Luiz Inacio Lula da Silva
Luiz Inacio Lula da SilvaREUTERS/Amanda Perobelli

Brazilian President Luiz Inacio Lula da Silva on Saturday fired Brazil’s army chief in wake of the January 8 uprising in the capital by supporters of former President Jair Bolosnaro, The Associated Press reported.

The official website of the Brazilian armed forces said Gen. Julio Cesar de Arruda had been removed as head of the army. He was replaced by Gen. Tomás Miguel Ribeiro Paiva, who was head of the Southeast Military Command.

Lula, who did not comment publicly on the firing, met with Defense Minister Jose Mucio, chief of staff Rui Costa and the new army commander in Brasilia at the end of the day, according to AP. Speaking to journalists afterward, Mucio said the Jan. 8 riots had caused “a fracture in the level of trust” in the army’s top levels and the government decided a change was needed.

In recent weeks, Lula targeted the military with criticism after Bolsonaro supporters stormed through government buildings and destroyed public property in an attempt to keep Bolsonaro in office. At least 200 supporters of Bolsonaro were arrested after security forces in Brazil regained control of the buildings that were stormed.

Da Silva said following the incident that the perpetrators will be found and punished, adding there was "no precedent in the history of our country" for the scenes seen at Congress and at the Supreme Court.

He called the violence the "acts of vandals and fascists".

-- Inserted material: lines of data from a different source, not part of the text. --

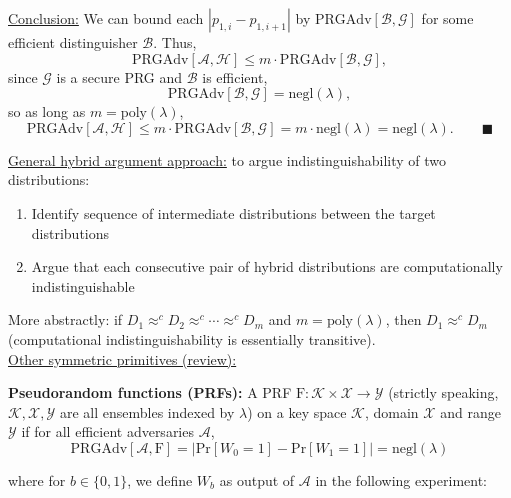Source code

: \documentclass{article}
\begin{document}
\noindent \underline{Conclusion:} We can bound each $\left| p_{1,i} - p_{1,i+1} \right|$ by $\mathrm{PRGAdv}[\mathcal{B},\mathcal{G}]$ for some efficient distinguisher $\mathcal{B}$. Thus, 
\begin{equation*}
    \mathrm{PRGAdv}[\mathcal{A},\mathcal{H}] \leq m \cdot \mathrm{PRGAdv}[\mathcal{B},\mathcal{G}],
\end{equation*}
since $\mathcal{G}$ is a secure PRG and $\mathcal{B}$ is efficient, 
\begin{equation*}
\mathrm{PRGAdv}[\mathcal{B},\mathcal{G}] = \mathrm{negl}(\lambda),
\end{equation*}
so as long as $m = \mathrm{poly}(\lambda)$, 
\begin{equation*}
\mathrm{PRGAdv}[\mathcal{A},\mathcal{H}] \leq m \cdot \mathrm{PRGAdv}[\mathcal{B},\mathcal{G}] = m \cdot \mathrm{negl}(\lambda) = \mathrm{negl}(\lambda). \qquad \blacksquare
\end{equation*}

\noindent \underline{General hybrid argument approach:} to argue indistinguishability of two distributions: 
\begin{enumerate}
    \item Identify sequence of intermediate distributions between the target distributions
    \item Argue that each consecutive pair of hybrid distributions are computationally indistinguishable
\end{enumerate}

More abstractly: 
if $D_1 {\approx}^{c} D_2 {\approx}^{c} \cdots {\approx}^{c} D_m$ and $m = \mathrm{poly}(\lambda)$, then $D_1 {\approx}^{c} D_m$ (computational indistinguishability is essentially transitive).
\\

\noindent \underline{Other symmetric primitives (review):}

\textbf{Pseudorandom functions (PRFs):} A PRF $\mathrm{F}: \mathcal{K} \times \mathcal{X} \rightarrow \mathcal{Y}$ (strictly speaking, $\mathcal{K},\mathcal{X},\mathcal{Y}$ are all ensembles indexed by $\lambda$) on a key space $\mathcal{K}$, domain $\mathcal{X}$ and range $\mathcal{Y}$ if for all efficient adversaries $\mathcal{A}$, 
\begin{equation*}
    \mathrm{PRGAdv}[\mathcal{A},\mathrm{F}] = \left| \mathrm{Pr}[W_0=1] - \mathrm{Pr}[W_1=1] \right| = \mathrm{negl}(\lambda)
\end{equation*}

where for $b \in \{ 0,1 \}$, we define $W_b$ as output of $\mathcal{A}$ in the following experiment:
\end{document}
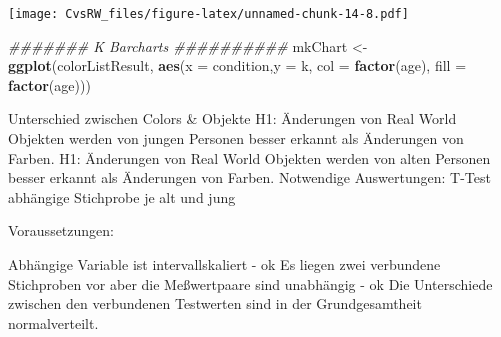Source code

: \documentclass[
]{article}
\newenvironment{Shaded}{\begin{snugshade}}{\end{snugshade}}
\newcommand{\CommentTok}[1]{\textcolor[rgb]{0.56,0.35,0.01}{\textit{#1}}}
\newcommand{\DataTypeTok}[1]{\textcolor[rgb]{0.13,0.29,0.53}{#1}}
\newcommand{\DecValTok}[1]{\textcolor[rgb]{0.00,0.00,0.81}{#1}}
\newcommand{\FloatTok}[1]{\textcolor[rgb]{0.00,0.00,0.81}{#1}}
\newcommand{\KeywordTok}[1]{\textcolor[rgb]{0.13,0.29,0.53}{\textbf{#1}}}
\newcommand{\NormalTok}[1]{#1}
\newcommand{\OperatorTok}[1]{\textcolor[rgb]{0.81,0.36,0.00}{\textbf{#1}}}
\newcommand{\StringTok}[1]{\textcolor[rgb]{0.31,0.60,0.02}{#1}}
\begin{document}
\begin{Shaded}
\end{Shaded}

\texttt{[image: CvsRW\_files/figure-latex/unnamed-chunk-14-8.pdf]}

\begin{Shaded}
\begin{Highlighting}[]
\CommentTok{####### K Barcharts ##########}
\NormalTok{mkChart <-}\StringTok{ }\KeywordTok{ggplot}\NormalTok{(colorListResult, }\KeywordTok{aes}\NormalTok{(}\DataTypeTok{x =}\NormalTok{ condition,}\DataTypeTok{y =}\NormalTok{ k, }\DataTypeTok{col =} \KeywordTok{factor}\NormalTok{(age), }\DataTypeTok{fill =} \KeywordTok{factor}\NormalTok{(age)))}
\end{Highlighting}
\end{Shaded}

Unterschied zwischen Colors \& Objekte H1: Änderungen von Real World
Objekten werden von jungen Personen besser erkannt als Änderungen von
Farben. H1: Änderungen von Real World Objekten werden von alten Personen
besser erkannt als Änderungen von Farben. Notwendige Auswertungen:
T-Test abhängige Stichprobe je alt und jung

Voraussetzungen:

Abhängige Variable ist intervallskaliert - ok Es liegen zwei verbundene
Stichproben vor aber die Meßwertpaare sind unabhängig - ok Die
Unterschiede zwischen den verbundenen Testwerten sind in der
Grundgesamtheit normalverteilt.

\begin{Shaded}
\end{Shaded}
\end{document}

Bolsonaro condemned the "pillaging and invasions of public buildings", but also rejected what he called da Silva's "baseless" accusations that he incited the invasion of the seat of power in Brasilia.

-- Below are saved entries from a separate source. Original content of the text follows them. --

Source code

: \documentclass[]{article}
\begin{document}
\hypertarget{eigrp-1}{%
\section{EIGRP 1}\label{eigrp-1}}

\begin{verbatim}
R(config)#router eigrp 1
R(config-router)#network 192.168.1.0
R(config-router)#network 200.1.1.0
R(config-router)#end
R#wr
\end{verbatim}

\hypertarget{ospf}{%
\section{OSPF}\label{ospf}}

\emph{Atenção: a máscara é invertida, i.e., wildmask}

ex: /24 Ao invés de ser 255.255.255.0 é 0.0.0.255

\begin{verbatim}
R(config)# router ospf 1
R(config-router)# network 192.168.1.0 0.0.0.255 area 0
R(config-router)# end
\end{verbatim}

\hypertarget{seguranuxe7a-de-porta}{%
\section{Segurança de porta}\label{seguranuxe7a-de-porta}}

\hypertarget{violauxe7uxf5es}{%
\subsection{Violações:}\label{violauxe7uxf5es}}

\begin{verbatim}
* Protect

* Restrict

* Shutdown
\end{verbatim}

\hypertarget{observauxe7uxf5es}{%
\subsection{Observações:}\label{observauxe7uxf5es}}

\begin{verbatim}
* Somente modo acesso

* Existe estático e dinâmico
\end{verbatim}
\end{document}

Supporters of Bolsonaro have claimed the election was stolen. Hardcore supporters have even openly called for a military coup in order to put him back in charge, with some seeking to sow chaos through vandalism and violent attacks in hopes of triggering a military response.

Bolsonaro challenged the election in November, arguing votes from some machines should be "invalidated". However, the head of Brazil's electoral court rejected the complaint.